Figure 8. Analysis of the strength of the constitutive SA signals in the introns targeted by LV integration.

enoLOGOS plots of the consensus sequences (49 bp) encompassing the SA sites of the exons downstream of the integration sites of proviruses generating rare (top panel) or relatively abundant (middle panel) fusion transcripts. The human SA consensus sequence (23 bp) is shown in the bottom panel. Nucleotide positions are conventionally numbered, starting from the intron/exon boundary (intron, –1 to –46; exon, +1 to +3). For each position, the height of the letter represents the frequency of the corresponding base at that position. A schematic structure of the integrated provirus with upstream and downstream exons is shown in the top panel.

Figure 9. RT-PCR analysis of aberrantly spliced transcripts from the PBX4, PLEKHA7, CNOT6, FLYWCH1, and SYMPK genes in cycloheximide-treated cell clones.
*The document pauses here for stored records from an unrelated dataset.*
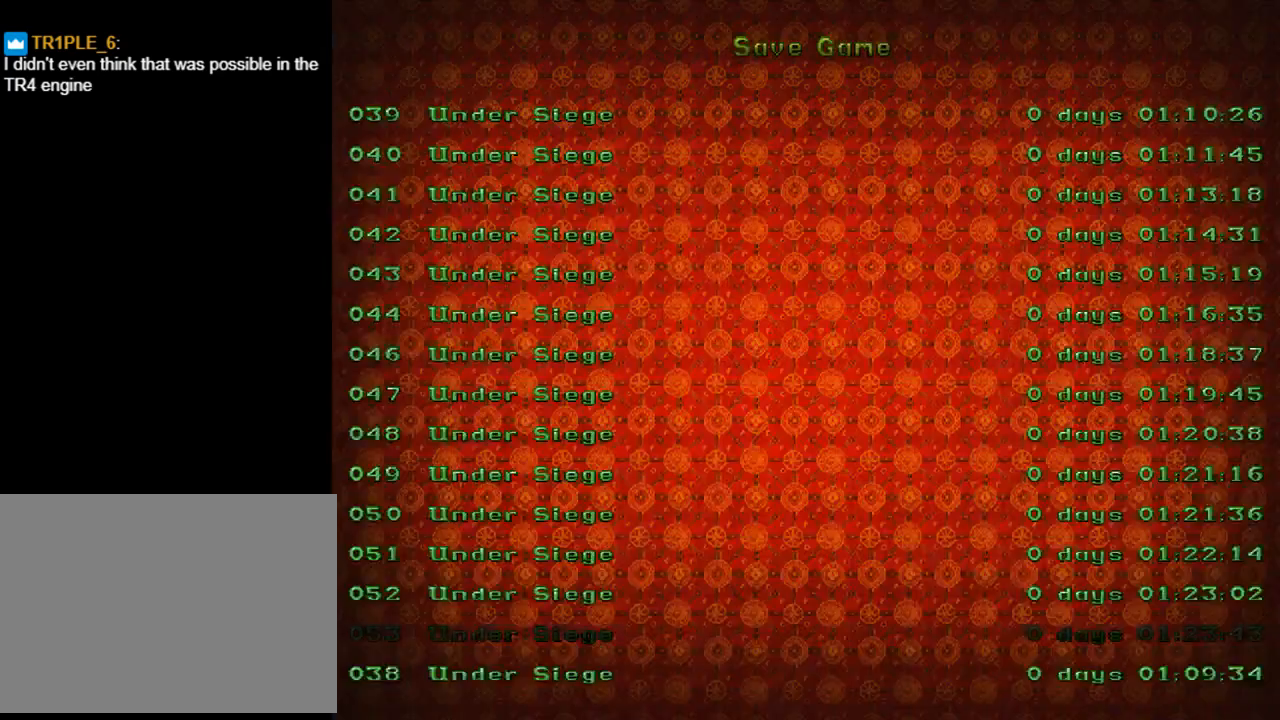
{"buttons": [], "left_stick": "center", "events": [[33, "L3", "up"], [367, "DPAD_DOWN", "down"], [467, "DPAD_DOWN", "up"]]}
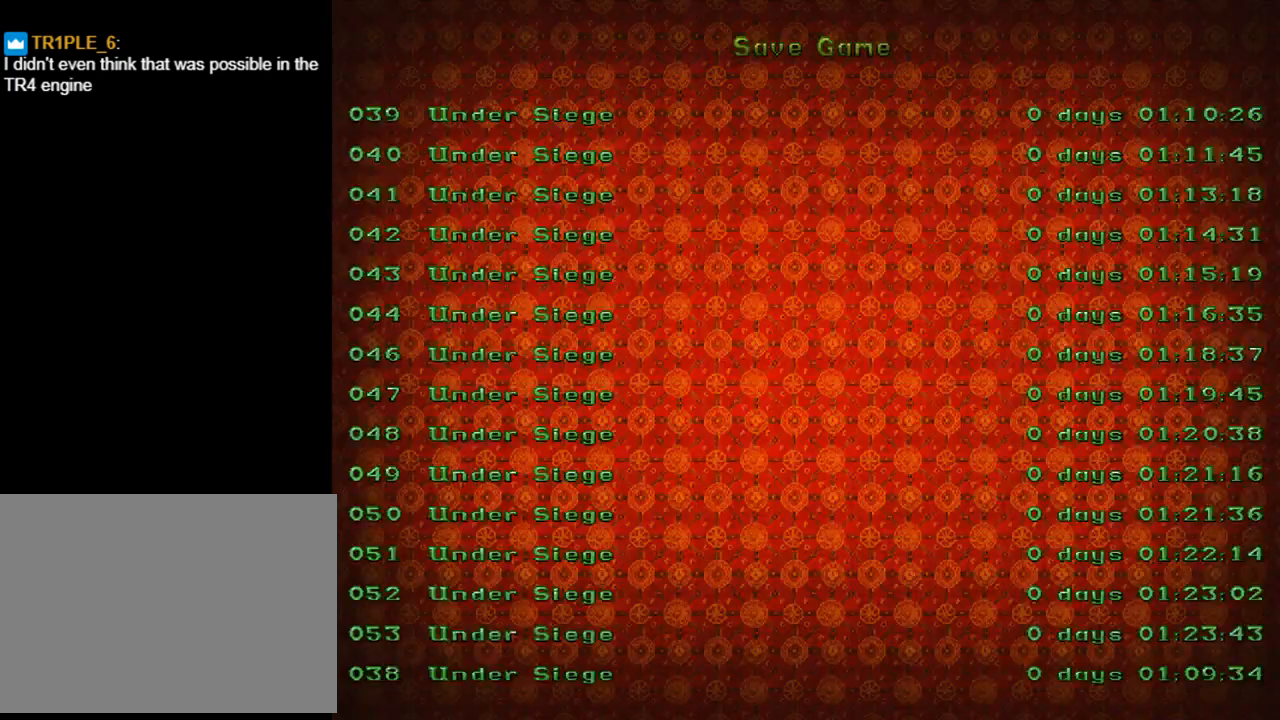
{"buttons": [], "left_stick": "center", "events": [[100, "CROSS", "down"], [233, "CROSS", "up"]]}
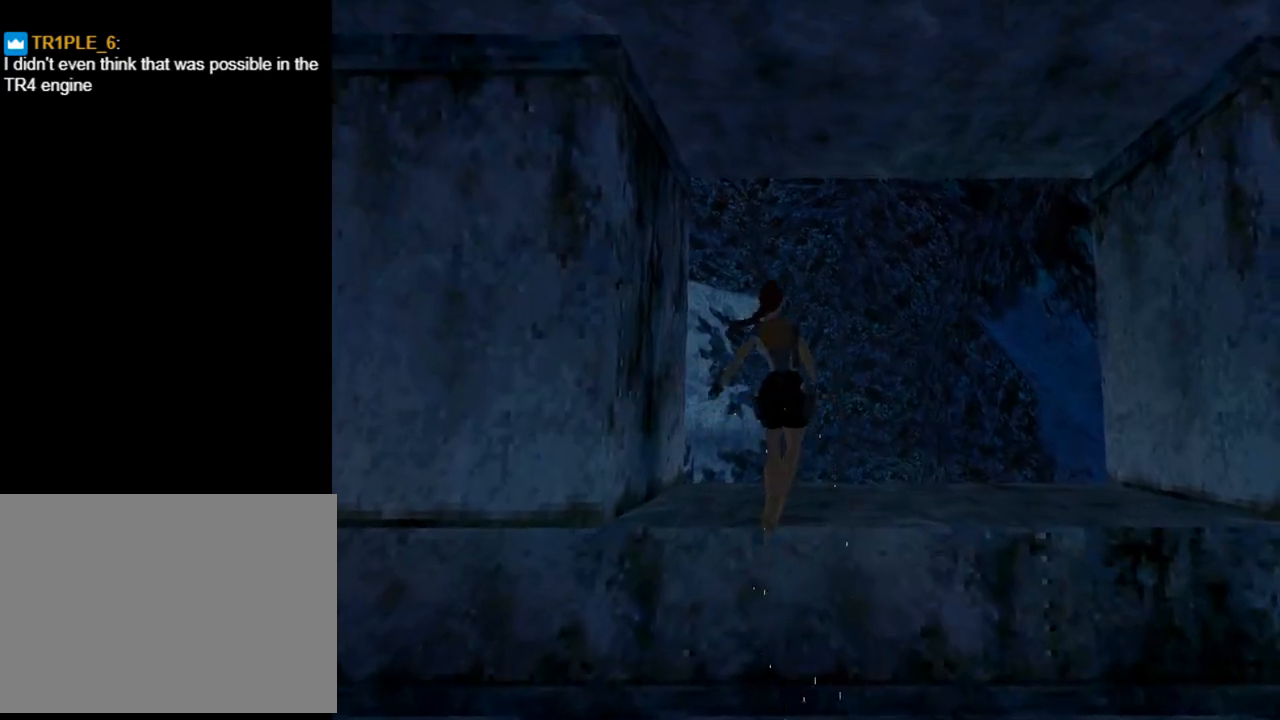
{"buttons": ["DPAD_UP", "DPAD_RIGHT"], "left_stick": "center", "events": [[333, "DPAD_UP", "down"], [467, "DPAD_RIGHT", "down"]]}
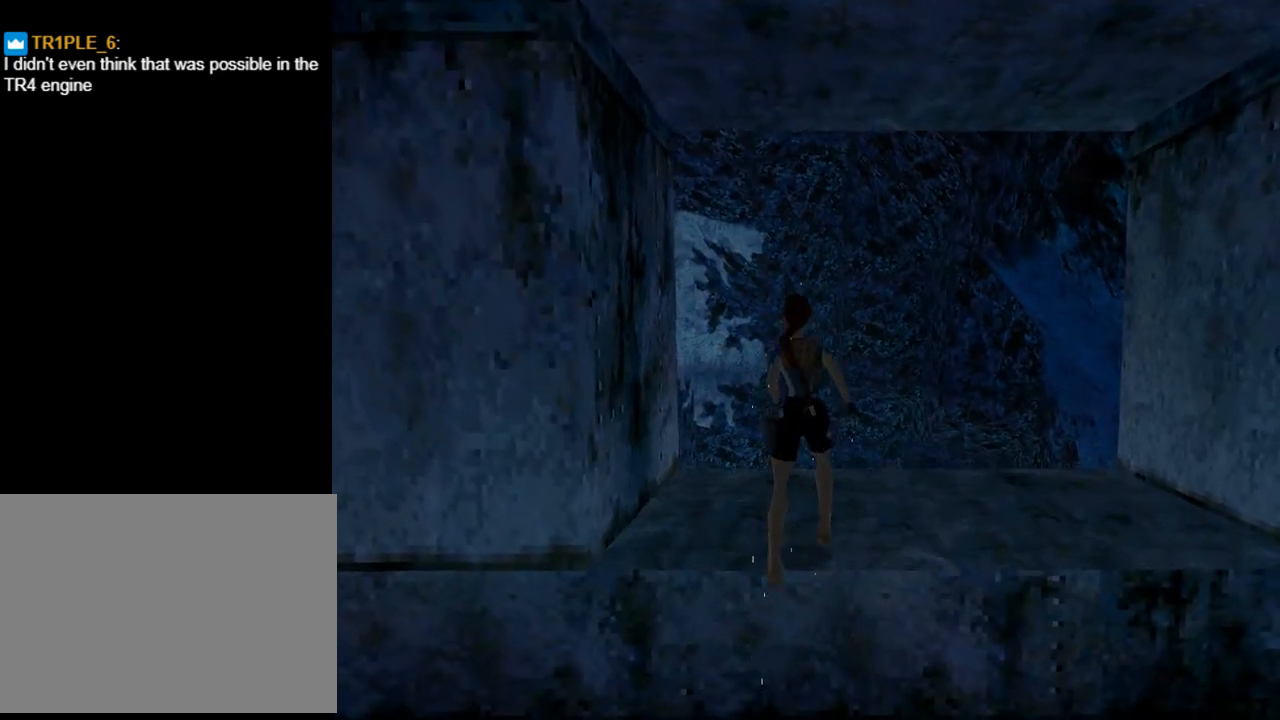
{"buttons": ["DPAD_UP", "DPAD_RIGHT"], "left_stick": "center", "events": [[267, "DPAD_RIGHT", "up"], [367, "DPAD_RIGHT", "down"]]}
(A) HaCaT and (B) HEL clones were treated with 100 or 50 μg/ml cycloheximide (CHX), respectively, and cDNAs were prepared from poly(A)⁺ RNA using random hexamer primers. Wild-type transcripts were amplified using E-for and E-rev primers (Figure 4), fusion transcripts were amplified using the E-for and Lenti-rev primers (Figure 4) in HaCaT clones and E-for and Globin-rev primers (Figure 6A) in HEL clones. PCR reactions were stopped at 24, 28, and 33 cycles and run on 1% agarose gels in the following order: wild-type transcript amplified from the untreated HaCaT/HEL clone (first lane from left); fusion transcript in the untreated HaCaT/HEL clone (second lane); wild-type transcript amplified from the cycloheximide-treated HaCaT/HEL clone (third lane); fusion transcript in the cycloheximide-treated HaCaT/HEL clone (fourth lane); and GAPDH transcript in the untreated (fifth lane) and cycloheximide-treated (sixth lane) HaCaT/HEL clone, used for signal normalization.